━━ Teks Bacaan
Mendahulukan dalil naqli atas dalil akal bukan berarti Ahlus Sunnah tidak menggunakan akal. Tetapi maksudnya adalah dalam menetapkan aqidah mereka tidak menempuh cara seperti yang ditempuh para ahli kalam yang menggunakan rasio semata untuk memahami masalah-masalah yang sebenarnya tidak dapat dijangkau oleh akal dan menolak dalil naqli (dalil syar’i) yang bertentangan dengan akal mereka atau rasional mereka.
Secara ringkas pandangan Ahlus Sunnah tentang penggunaan akal, di antaranya sebagai berikut:
  1. Syari’at didahulukan atas akal, kerana syari’at itu ma’shum sedang akal tidak ma’shum.
  2. Akal mempunyai kemampuan mengenal dan memahami yang bersifat global, tidak bersifat terperinci.
  3. Apa yang benar dari hukum-hukum akal pasti tidak bertentangan dengan syari’at.
  4. Apa yang salah dari pemikiran akal adalah apa yang berten-tangan dengan syari’at.
  5. Penentuan hukum-hukum tafshiliyah (terinci seperti wajib, haram dan seterusnya) adalah hak syariat.
  6. Akal tidak dapat menentukan hukum tertentu atas sesuatu sebelum datangnya wahyu, walaupun secara umum ia dapat mengenal dan memahami yang baik dan buruk.
  7. Balasan atas pahala dan dosa ditentukan oleh syari’at.
Dari sini dapat dikatakan bahawa keyakinan Ahlus Sunnah adalah yang benar dalam masalah penggunaan akal sebagai dalil. Jadi, akal dapat dijadikan dalil jika sesuai dengan Al-Quran dan as-Sunnah atau tidak bertentangan dengan keduanya. Dan jika ia bertentangan dengan keduanya, maka ia dianggap bertentangan dengan sumber dan dasarnya. Dan keruntuhan dasar bererti juga keruntuhan bangunan yang ada di atasnya. Sehingga akal tidak lagi menjadi hujah (bukti, alasan) namun berubah menjadi dalil yang bathil.
D.       Azas-azas Hukum Islam
Azas secara etimologi memiliki makna dalah dasar, alas, pondamen (Muhammad Ali, TT: 18). Adapun secara terminologinya Hasbi Ash-Shiddiqie mengungkapkan bahwa hukum Islam sebagai hukum yang lain mempunyai azas dan tiang pokok sebagai berikut:
  1. Azas Nafyul Haraji (meniadakan kepicikan), artinya hukum Islam dibuat dan diciptakan itu berada dalam batas-batas kemampuan para mukallaf. Namun bukan berarti tidak ada kesukaran sedikitpun sehingga tidak ada tantangan, sehingga tatkala ada kesukaran yang muncul bukan hukum Islam itu digugurkan melainkan melahirkan hukum Rukhsah.
  2. Azas Qillatu Taklif (tidak membahayakan taklifi), artinya hukum Islam itu tidak memberatkan pundak mukallaf dan tidak menyukarkan.
━━━━
━━ Daftar yang Diberikan
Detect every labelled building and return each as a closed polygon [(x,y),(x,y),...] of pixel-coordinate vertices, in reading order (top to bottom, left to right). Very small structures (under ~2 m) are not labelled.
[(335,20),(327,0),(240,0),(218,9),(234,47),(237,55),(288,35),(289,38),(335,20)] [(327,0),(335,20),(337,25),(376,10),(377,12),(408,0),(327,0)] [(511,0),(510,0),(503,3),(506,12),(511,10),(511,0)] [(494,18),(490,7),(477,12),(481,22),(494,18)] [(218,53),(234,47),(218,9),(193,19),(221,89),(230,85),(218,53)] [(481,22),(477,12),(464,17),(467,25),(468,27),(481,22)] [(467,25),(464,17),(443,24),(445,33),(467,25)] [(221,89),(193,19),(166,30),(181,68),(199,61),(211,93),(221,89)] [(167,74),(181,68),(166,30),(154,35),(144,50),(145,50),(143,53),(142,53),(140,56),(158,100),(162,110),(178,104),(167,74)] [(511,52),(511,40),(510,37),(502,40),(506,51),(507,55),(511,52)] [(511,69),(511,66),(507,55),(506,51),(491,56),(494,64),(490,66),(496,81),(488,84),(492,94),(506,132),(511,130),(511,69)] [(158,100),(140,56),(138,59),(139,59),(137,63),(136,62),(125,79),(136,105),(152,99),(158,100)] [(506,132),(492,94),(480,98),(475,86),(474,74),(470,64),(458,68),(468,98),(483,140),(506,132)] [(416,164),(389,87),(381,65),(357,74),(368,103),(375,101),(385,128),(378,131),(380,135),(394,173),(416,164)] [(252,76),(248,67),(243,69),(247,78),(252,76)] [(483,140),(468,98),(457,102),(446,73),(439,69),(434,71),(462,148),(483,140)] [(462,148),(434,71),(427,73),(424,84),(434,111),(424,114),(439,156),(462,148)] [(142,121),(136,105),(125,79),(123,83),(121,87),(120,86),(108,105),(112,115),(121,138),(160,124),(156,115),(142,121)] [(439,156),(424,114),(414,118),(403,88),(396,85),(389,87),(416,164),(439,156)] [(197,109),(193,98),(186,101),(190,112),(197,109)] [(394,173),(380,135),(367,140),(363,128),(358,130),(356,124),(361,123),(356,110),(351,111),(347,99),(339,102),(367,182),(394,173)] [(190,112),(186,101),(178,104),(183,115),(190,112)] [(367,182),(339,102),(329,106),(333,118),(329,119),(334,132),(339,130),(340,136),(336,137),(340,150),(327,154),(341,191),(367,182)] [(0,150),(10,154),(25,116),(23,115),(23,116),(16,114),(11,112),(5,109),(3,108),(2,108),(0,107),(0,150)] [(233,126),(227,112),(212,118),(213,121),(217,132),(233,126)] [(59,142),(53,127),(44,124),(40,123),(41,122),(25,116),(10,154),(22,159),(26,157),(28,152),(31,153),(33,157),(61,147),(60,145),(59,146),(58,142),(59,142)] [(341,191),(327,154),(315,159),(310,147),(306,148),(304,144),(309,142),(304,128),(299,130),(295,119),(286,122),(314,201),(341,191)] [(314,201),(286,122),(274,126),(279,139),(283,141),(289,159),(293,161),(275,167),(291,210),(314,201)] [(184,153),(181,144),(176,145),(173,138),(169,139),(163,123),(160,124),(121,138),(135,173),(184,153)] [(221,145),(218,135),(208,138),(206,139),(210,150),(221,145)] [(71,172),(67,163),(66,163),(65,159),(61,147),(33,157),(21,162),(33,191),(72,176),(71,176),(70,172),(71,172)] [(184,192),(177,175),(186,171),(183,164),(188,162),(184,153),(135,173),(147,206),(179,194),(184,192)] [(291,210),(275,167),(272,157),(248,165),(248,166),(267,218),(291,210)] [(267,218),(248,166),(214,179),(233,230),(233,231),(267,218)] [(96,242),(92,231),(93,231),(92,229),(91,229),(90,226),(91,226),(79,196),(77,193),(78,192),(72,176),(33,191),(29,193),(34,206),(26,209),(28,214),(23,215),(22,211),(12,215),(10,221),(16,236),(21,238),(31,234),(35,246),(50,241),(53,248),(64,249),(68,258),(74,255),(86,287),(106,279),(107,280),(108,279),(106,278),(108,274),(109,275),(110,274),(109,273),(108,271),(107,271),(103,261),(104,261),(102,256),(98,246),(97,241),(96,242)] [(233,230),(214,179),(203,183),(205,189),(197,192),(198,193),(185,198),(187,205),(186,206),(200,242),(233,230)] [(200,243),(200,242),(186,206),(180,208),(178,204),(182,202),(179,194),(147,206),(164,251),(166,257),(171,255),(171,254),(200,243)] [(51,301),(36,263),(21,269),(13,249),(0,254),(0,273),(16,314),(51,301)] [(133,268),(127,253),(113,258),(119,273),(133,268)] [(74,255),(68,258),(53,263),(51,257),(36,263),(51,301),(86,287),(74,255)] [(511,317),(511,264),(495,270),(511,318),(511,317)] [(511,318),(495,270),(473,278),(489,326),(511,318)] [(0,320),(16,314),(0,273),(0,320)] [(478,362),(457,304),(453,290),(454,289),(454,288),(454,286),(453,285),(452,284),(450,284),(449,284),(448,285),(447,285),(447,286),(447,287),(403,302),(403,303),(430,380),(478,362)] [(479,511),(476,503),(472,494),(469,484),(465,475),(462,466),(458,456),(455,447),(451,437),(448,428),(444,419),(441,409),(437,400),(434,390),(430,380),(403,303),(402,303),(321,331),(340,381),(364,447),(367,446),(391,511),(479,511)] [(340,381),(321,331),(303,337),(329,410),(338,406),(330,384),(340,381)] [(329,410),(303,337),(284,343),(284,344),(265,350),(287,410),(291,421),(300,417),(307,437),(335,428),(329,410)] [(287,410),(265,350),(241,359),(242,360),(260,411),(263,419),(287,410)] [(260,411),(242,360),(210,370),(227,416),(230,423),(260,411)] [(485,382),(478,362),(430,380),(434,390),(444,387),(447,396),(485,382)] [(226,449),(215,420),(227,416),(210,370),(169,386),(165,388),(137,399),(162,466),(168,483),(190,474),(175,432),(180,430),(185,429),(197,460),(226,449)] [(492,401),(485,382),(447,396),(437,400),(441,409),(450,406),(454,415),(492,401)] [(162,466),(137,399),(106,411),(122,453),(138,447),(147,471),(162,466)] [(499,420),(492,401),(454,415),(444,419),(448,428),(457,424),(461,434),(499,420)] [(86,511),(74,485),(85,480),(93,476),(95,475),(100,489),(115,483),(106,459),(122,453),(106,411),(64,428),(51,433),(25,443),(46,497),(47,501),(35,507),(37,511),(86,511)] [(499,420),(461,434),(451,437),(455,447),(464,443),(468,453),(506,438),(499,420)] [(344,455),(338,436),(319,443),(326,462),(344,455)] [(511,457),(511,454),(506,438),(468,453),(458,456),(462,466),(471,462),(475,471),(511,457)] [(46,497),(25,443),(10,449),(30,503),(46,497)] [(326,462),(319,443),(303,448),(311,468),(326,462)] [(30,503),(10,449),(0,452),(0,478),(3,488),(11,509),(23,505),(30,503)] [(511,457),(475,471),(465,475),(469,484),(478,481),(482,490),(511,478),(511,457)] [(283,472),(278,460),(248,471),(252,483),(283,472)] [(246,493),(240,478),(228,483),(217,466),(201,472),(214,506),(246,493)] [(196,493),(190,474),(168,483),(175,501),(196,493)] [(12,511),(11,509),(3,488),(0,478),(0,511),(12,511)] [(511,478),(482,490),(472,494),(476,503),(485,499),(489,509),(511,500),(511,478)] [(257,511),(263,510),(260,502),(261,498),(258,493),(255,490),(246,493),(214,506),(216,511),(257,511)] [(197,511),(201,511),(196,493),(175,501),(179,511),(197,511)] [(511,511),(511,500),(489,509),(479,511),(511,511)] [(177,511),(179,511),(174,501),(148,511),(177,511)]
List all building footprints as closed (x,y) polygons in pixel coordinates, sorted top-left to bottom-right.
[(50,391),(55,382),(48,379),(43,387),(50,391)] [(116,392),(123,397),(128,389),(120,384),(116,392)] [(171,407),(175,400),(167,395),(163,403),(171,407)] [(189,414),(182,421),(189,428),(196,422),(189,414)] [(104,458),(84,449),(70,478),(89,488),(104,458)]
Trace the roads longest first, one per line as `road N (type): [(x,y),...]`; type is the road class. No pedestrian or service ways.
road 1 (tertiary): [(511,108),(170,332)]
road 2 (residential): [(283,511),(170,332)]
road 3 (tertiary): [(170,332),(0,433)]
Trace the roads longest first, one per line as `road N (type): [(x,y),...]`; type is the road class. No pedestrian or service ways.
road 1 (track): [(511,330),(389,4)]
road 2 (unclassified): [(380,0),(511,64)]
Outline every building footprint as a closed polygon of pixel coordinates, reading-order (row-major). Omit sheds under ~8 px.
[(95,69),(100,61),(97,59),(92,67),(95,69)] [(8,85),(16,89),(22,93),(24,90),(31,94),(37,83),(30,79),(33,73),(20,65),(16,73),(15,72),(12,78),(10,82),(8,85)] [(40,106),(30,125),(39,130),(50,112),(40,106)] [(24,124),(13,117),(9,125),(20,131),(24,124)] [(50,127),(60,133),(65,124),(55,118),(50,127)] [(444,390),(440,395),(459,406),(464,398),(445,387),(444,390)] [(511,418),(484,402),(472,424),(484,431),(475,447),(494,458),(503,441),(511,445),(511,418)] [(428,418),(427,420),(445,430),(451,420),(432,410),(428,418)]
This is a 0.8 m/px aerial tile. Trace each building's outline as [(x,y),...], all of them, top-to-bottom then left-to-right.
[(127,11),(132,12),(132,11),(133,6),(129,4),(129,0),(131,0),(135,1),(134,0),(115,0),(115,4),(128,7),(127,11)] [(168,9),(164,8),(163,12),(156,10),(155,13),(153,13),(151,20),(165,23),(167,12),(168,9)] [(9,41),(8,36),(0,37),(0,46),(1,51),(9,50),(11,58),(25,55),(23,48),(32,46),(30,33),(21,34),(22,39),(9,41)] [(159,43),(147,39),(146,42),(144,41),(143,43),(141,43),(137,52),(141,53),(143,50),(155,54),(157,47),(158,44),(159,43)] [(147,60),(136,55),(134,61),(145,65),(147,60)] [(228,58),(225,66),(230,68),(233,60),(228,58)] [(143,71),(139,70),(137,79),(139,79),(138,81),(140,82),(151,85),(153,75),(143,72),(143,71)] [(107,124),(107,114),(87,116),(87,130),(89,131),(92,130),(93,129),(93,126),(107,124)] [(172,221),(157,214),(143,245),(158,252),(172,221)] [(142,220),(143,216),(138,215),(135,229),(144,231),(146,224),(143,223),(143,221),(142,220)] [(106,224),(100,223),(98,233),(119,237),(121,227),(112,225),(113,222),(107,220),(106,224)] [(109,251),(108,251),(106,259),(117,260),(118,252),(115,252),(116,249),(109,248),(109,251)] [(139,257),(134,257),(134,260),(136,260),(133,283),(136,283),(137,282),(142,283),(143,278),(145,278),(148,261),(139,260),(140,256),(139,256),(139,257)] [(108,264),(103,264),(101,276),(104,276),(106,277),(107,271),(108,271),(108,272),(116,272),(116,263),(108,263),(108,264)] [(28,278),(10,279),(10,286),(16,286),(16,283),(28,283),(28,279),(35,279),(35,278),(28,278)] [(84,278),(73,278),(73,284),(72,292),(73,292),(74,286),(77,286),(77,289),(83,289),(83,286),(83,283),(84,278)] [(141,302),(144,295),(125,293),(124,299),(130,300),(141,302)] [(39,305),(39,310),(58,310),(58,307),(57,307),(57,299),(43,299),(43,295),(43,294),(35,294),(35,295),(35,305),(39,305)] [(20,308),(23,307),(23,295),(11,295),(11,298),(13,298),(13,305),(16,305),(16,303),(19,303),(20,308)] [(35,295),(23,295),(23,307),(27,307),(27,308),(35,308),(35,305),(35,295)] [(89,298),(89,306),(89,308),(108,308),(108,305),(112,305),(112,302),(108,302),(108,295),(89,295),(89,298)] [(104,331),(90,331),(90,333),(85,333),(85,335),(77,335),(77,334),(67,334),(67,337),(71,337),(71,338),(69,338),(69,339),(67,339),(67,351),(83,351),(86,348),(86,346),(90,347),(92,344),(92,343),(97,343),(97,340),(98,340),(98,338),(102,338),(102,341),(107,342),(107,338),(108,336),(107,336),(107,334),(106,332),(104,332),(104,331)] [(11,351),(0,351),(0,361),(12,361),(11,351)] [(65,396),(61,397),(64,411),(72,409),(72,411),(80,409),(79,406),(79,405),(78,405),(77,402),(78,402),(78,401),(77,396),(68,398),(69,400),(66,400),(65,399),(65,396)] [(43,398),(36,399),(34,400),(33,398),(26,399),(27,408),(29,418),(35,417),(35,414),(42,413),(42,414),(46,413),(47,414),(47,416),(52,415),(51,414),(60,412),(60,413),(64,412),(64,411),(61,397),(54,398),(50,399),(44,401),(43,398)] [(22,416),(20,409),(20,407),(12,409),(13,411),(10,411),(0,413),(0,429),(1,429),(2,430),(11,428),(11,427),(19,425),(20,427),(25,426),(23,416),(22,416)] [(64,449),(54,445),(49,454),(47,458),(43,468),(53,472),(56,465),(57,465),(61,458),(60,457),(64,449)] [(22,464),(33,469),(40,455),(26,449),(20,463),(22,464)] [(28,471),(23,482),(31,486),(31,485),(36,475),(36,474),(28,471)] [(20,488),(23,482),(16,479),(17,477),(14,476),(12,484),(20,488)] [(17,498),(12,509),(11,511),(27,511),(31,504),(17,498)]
━━━━
Tujuan:
[a] Ulangi tanpa perubahan bagian dari teks tentang dalil akal dan azas hukum Islam, dimulai dengan "Mendahulukan dalil naqli" dan berlanjut terus hingga "tidak bersifat terperinci.".
[b] Teruskan teks tentang dalil akal dan azas hukum Islam dengan menulis bagian berikutnya setelah kalimat terakhirnya.

Hasil Tiap Tugas:
[a]
Mendahulukan dalil naqli atas dalil akal bukan berarti Ahlus Sunnah tidak menggunakan akal. Tetapi maksudnya adalah dalam menetapkan aqidah mereka tidak menempuh cara seperti yang ditempuh para ahli kalam yang menggunakan rasio semata untuk memahami masalah-masalah yang sebenarnya tidak dapat dijangkau oleh akal dan menolak dalil naqli (dalil syar’i) yang bertentangan dengan akal mereka atau rasional mereka.
Secara ringkas pandangan Ahlus Sunnah tentang penggunaan akal, di antaranya sebagai berikut:
  1. Syari’at didahulukan atas akal, kerana syari’at itu ma’shum sedang akal tidak ma’shum.
  2. Akal mempunyai kemampuan mengenal dan memahami yang bersifat global, tidak bersifat terperinci.

[b]
  3. Azas Tadarruj, (bertahap/ gradual), artinya pembinaan hukum Islam berjalan setahap demi setahap disesuaikan dengan tahapan perkembangan manusia.
  4. Azas Kemuslihatan Manusia, artinya hukum Islam seiring dengan dan mereduksi sesuatu yang ada  di lingkungannya.
  5. Azas Keadilan Merata, artinya hukum Islam sama keadaannya tidak lebih melebihi bagi yang satu terhadap yang lainnya.
  6. Azas Estetika, artinya hukum Islam memperbolehkan bagi kita untuk mempergunakan/memperhatiakn segala sesuatu yang indah.
  7. Azas Menetapkan Hukum Berdasar Urf yang Berkembang Dalam Masyarakat, artinya hukum Islam dalam penerapannya senantiasa memperhatikan adat/kebiasaan suatu masyarakat.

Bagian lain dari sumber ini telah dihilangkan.